#### [To do]
Rewrite the lines below as a JSON list of strings, one string per line, omitting blank lines and the pictures.

#### [Data for this exercise]
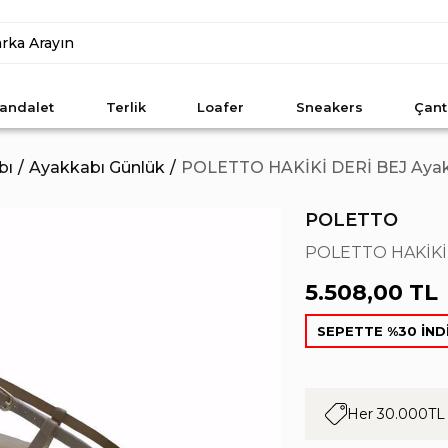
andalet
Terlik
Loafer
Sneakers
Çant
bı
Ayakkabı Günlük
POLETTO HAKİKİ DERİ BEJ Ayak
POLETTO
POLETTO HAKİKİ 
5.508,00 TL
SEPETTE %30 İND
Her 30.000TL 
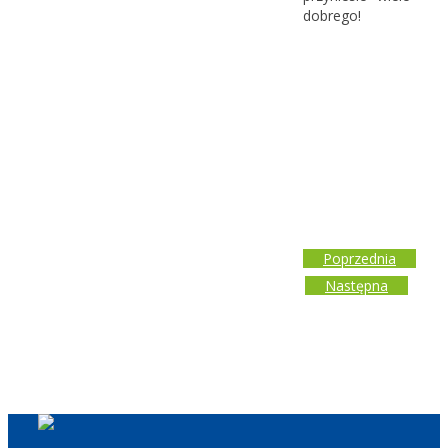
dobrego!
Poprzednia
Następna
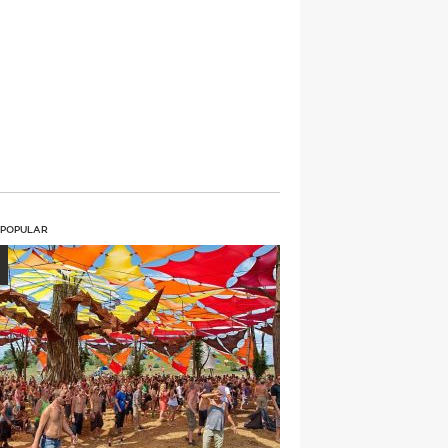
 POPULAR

#### [Exercise solution]
[
  "andalet",
  "Terlik",
  "Loafer",
  "Sneakers",
  "Çant",
  "bı",
  "Ayakkabı Günlük",
  "POLETTO HAKİKİ DERİ BEJ Ayak",
  "POLETTO",
  "POLETTO HAKİKİ ",
  "5.508,00 TL",
  "SEPETTE %30 İND",
  "Her 30.000TL ",
  "dobrego!",
  "Poprzednia",
  "Następna",
  " POPULAR"
]